| Supplied passage |
Moving Into God’s Future*
What does the future hold for Churches of Christ? The way we frame the question is important. “What does the future hold?” sounds as if we are in the hands of an uncontrollable fate. Perhaps we should ask, “What direction should our churches follow in the future?” But that question places too much faith in our human ability to discern the right path. “What does God want his church to be?” That’s the proper question. We know he holds the future. What we hope and pray for is discernment to see his hand at work and a willingness to submit to his will. In light of our heritage of unity and restoration, I believe God is leading us in the following directions.
The Bible for Head and Heart
The future must be more than an institutional pilgrimage; it must be a spiritual one. Our past has sometimes focused on convincing the head instead of turning the heart. Both are needed. We want to have right doctrine, because we want to obey our Father, but doctrine must translate into life. Too many times we have been content with restoring the structure of the church and have neglected the weightier matters of justice, mercy, and faithfulness.

| Exercise brief |
Return the exact words of the essay on the future of Churches of Christ, beginning at "Moving Into God’s" and stopping after "the following directions.". These entries have nothing to do with the essay on the future of Churches of Christ.

(Entries excerpted from a collection)

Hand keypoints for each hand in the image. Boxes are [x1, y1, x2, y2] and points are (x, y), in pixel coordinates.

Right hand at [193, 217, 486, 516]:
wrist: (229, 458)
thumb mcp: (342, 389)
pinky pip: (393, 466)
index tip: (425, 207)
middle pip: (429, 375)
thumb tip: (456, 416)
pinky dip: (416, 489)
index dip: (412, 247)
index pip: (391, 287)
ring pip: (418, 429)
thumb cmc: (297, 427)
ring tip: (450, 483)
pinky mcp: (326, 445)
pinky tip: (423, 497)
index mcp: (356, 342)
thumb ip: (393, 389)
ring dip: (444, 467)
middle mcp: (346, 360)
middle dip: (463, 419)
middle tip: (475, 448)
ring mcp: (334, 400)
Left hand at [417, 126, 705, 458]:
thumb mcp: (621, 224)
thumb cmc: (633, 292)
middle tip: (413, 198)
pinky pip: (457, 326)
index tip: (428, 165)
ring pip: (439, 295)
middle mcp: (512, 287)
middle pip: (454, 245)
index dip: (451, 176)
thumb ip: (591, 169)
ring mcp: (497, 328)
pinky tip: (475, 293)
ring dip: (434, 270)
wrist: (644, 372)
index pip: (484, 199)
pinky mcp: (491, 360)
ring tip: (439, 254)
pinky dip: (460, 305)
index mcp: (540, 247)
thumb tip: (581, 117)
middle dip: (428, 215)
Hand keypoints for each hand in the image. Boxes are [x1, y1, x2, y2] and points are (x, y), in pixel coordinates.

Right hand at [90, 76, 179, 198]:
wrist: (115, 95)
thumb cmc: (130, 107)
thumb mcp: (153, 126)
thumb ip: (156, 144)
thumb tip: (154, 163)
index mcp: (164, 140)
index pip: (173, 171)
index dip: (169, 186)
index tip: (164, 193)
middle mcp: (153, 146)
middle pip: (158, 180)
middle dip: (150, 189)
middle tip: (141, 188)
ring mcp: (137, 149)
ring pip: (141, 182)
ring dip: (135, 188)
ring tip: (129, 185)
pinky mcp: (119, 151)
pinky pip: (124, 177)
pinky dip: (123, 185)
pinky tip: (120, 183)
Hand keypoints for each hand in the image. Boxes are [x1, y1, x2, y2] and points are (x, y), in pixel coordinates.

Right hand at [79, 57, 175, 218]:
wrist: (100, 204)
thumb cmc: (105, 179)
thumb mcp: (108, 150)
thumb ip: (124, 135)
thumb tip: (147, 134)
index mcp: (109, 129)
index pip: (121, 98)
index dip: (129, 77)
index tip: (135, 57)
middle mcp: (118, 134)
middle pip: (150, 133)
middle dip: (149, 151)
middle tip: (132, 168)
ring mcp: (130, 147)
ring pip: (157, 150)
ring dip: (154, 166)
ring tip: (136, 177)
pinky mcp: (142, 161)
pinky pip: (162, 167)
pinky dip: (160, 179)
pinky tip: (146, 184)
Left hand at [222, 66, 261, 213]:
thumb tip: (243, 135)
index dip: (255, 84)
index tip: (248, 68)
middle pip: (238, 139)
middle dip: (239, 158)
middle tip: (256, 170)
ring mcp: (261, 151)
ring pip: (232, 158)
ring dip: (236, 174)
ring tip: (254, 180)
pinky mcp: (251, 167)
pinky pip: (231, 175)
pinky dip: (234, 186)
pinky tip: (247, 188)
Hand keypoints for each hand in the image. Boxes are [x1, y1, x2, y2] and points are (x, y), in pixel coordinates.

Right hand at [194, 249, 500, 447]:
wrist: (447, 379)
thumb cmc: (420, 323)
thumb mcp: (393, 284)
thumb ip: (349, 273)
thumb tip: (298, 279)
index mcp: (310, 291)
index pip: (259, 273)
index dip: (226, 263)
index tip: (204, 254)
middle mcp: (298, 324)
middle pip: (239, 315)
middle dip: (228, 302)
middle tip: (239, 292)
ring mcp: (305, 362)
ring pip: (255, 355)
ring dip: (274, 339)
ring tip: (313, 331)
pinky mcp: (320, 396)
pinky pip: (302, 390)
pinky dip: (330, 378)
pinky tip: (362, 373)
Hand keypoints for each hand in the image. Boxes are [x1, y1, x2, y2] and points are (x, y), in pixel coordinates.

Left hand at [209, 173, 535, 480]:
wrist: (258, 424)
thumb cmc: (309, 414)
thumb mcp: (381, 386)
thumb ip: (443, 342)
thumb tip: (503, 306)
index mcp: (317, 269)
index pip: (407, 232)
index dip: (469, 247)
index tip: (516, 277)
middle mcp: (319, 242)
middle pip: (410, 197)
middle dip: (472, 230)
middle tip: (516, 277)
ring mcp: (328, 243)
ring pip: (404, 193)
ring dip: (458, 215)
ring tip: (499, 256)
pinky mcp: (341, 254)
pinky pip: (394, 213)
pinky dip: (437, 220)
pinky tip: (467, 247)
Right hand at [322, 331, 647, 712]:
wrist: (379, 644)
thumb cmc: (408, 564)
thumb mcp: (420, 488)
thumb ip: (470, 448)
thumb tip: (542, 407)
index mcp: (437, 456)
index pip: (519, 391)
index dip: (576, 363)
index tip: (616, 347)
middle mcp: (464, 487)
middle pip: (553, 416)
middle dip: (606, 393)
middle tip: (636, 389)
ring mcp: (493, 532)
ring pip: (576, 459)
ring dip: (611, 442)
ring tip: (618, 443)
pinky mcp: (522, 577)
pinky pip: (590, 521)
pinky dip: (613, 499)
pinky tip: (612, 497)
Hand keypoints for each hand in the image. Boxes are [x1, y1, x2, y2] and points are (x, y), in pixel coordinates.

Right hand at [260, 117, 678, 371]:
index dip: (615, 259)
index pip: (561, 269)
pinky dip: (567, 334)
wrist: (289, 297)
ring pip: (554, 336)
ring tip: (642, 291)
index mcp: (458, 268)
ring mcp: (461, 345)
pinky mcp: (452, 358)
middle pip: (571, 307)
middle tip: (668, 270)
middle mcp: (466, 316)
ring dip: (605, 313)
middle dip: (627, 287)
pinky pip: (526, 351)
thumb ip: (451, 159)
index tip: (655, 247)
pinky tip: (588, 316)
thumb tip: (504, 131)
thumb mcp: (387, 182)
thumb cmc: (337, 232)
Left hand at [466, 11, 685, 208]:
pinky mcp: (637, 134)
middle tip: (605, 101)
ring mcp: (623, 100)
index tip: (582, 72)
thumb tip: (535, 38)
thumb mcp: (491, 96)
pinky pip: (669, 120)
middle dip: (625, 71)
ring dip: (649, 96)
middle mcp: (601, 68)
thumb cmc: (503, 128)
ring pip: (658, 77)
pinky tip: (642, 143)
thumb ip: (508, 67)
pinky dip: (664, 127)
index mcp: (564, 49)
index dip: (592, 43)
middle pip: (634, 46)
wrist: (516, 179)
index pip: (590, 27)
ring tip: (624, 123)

| Answer space |
Moving Into God’s Future*
What does the future hold for Churches of Christ? The way we frame the question is important. “What does the future hold?” sounds as if we are in the hands of an uncontrollable fate. Perhaps we should ask, “What direction should our churches follow in the future?” But that question places too much faith in our human ability to discern the right path. “What does God want his church to be?” That’s the proper question. We know he holds the future. What we hope and pray for is discernment to see his hand at work and a willingness to submit to his will. In light of our heritage of unity and restoration, I believe God is leading us in the following directions.